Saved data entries
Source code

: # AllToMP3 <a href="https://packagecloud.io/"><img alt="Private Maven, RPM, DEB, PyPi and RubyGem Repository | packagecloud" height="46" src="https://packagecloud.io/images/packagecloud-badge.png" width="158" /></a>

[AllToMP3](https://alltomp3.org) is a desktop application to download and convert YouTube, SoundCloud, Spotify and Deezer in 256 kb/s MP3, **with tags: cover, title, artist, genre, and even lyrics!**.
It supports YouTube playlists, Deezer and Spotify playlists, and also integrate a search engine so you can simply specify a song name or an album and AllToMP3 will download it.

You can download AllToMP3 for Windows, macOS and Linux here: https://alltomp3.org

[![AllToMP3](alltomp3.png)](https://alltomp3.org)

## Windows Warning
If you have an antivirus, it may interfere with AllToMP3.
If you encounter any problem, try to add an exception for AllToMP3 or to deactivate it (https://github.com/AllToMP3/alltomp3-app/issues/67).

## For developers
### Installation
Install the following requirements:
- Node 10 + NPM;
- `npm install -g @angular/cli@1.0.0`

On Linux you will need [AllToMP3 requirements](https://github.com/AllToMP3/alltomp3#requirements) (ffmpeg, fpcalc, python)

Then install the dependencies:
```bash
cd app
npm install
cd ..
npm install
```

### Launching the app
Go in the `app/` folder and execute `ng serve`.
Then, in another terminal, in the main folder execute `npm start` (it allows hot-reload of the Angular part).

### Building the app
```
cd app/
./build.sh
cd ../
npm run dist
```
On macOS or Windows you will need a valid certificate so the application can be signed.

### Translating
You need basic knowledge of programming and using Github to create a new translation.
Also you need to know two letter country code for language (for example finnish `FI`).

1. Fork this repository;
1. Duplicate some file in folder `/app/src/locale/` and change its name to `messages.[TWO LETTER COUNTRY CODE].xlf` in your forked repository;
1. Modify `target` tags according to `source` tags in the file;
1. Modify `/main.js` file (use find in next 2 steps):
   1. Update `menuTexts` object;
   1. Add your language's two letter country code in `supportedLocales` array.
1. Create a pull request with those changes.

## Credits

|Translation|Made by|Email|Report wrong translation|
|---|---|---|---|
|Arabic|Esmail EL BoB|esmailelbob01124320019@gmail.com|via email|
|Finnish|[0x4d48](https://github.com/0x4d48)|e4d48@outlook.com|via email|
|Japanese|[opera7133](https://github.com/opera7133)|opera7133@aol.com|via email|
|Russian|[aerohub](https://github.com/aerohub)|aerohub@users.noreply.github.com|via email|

* * *

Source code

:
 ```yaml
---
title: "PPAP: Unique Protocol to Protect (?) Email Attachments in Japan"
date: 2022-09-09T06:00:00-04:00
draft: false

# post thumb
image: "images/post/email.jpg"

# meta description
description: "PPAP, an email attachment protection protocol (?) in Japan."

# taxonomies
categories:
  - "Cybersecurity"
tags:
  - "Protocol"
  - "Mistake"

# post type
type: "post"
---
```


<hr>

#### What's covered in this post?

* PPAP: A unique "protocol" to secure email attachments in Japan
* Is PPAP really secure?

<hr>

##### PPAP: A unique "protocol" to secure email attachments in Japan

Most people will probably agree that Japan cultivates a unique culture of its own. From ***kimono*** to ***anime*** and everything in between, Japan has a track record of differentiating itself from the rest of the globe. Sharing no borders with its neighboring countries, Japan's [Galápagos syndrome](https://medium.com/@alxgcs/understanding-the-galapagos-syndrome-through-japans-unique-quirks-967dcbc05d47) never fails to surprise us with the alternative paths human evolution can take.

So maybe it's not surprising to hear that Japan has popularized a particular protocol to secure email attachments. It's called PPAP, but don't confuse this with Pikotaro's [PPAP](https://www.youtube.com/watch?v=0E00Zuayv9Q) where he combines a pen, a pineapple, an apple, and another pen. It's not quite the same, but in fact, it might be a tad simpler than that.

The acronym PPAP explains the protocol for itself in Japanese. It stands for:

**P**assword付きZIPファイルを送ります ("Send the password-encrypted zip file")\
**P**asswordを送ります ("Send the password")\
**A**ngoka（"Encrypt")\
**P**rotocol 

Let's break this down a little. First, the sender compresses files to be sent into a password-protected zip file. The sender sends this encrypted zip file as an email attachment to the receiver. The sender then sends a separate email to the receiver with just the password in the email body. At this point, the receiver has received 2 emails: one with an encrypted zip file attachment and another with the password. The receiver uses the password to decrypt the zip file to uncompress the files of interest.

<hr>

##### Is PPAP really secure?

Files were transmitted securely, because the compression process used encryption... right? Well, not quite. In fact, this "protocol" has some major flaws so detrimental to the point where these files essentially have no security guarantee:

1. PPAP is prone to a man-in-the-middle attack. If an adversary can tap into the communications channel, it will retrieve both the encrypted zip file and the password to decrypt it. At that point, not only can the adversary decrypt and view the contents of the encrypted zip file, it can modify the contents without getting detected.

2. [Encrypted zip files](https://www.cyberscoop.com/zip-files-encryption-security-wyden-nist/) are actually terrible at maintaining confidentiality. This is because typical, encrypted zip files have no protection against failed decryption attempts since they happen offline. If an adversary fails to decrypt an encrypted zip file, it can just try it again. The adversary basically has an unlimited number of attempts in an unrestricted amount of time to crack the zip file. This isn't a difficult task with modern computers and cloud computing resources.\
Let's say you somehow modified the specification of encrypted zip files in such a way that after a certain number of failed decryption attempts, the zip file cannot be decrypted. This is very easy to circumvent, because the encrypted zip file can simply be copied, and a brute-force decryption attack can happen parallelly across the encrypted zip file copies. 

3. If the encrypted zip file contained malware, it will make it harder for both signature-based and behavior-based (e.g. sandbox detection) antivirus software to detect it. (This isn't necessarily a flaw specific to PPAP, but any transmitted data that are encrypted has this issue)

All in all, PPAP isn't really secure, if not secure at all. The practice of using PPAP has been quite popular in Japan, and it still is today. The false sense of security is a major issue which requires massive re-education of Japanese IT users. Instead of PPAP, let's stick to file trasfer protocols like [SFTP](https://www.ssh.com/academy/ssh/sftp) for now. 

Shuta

---

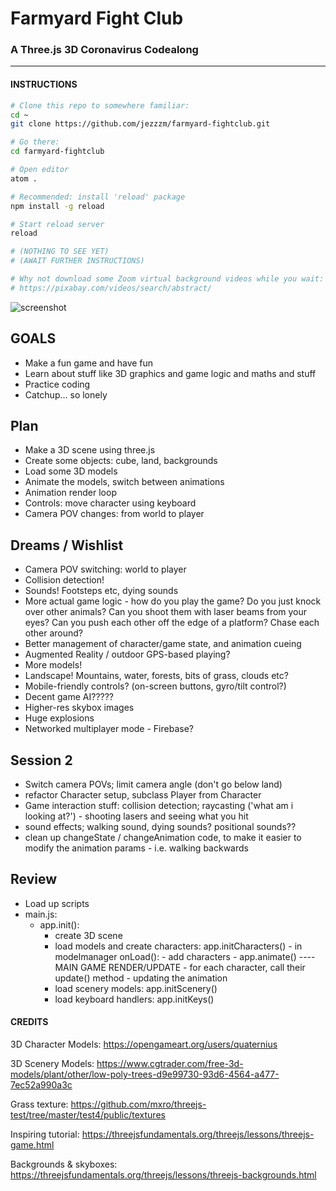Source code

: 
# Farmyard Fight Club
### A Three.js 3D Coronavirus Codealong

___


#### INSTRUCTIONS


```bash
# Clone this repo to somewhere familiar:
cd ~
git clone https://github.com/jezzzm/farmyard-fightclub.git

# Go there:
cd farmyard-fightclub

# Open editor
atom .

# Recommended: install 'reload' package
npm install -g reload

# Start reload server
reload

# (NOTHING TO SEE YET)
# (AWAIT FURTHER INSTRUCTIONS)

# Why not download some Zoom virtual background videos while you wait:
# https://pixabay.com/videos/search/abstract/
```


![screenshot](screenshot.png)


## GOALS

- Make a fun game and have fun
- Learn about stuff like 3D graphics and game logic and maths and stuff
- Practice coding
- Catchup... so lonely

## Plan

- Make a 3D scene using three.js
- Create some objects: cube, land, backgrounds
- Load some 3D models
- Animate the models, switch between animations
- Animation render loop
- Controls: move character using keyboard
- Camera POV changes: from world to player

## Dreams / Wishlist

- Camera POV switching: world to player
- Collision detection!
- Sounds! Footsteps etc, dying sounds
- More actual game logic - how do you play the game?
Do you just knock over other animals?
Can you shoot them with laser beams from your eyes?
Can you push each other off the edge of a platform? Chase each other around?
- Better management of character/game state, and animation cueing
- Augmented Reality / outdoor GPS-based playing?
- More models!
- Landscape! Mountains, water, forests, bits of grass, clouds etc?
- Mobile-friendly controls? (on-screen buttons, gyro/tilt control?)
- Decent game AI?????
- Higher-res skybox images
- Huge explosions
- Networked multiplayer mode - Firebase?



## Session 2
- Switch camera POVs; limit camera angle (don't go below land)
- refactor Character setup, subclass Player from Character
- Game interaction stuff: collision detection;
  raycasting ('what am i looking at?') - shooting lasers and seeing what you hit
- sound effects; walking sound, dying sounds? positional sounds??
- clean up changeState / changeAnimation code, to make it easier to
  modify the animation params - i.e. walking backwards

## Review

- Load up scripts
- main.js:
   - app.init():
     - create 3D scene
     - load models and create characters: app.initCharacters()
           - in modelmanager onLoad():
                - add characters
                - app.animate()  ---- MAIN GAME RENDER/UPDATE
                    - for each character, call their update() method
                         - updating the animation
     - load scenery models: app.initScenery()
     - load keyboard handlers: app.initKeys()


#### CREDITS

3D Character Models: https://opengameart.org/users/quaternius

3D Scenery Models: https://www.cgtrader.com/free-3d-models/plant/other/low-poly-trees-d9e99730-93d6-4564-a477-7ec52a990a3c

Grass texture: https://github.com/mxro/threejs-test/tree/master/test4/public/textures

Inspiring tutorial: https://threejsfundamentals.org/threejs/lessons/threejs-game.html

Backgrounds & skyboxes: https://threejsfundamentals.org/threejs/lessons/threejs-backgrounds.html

__THE TASK__: Copy the lines above exactly. Start with the line containing "## Dreams / Wishlist", end with the line containing "- Landscape! Mountains, water, forests, bits", and include both.

__ANSWER TO THIS TASK__:
## Dreams / Wishlist

- Camera POV switching: world to player
- Collision detection!
- Sounds! Footsteps etc, dying sounds
- More actual game logic - how do you play the game?
Do you just knock over other animals?
Can you shoot them with laser beams from your eyes?
Can you push each other off the edge of a platform? Chase each other around?
- Better management of character/game state, and animation cueing
- Augmented Reality / outdoor GPS-based playing?
- More models!
- Landscape! Mountains, water, forests, bits of grass, clouds etc?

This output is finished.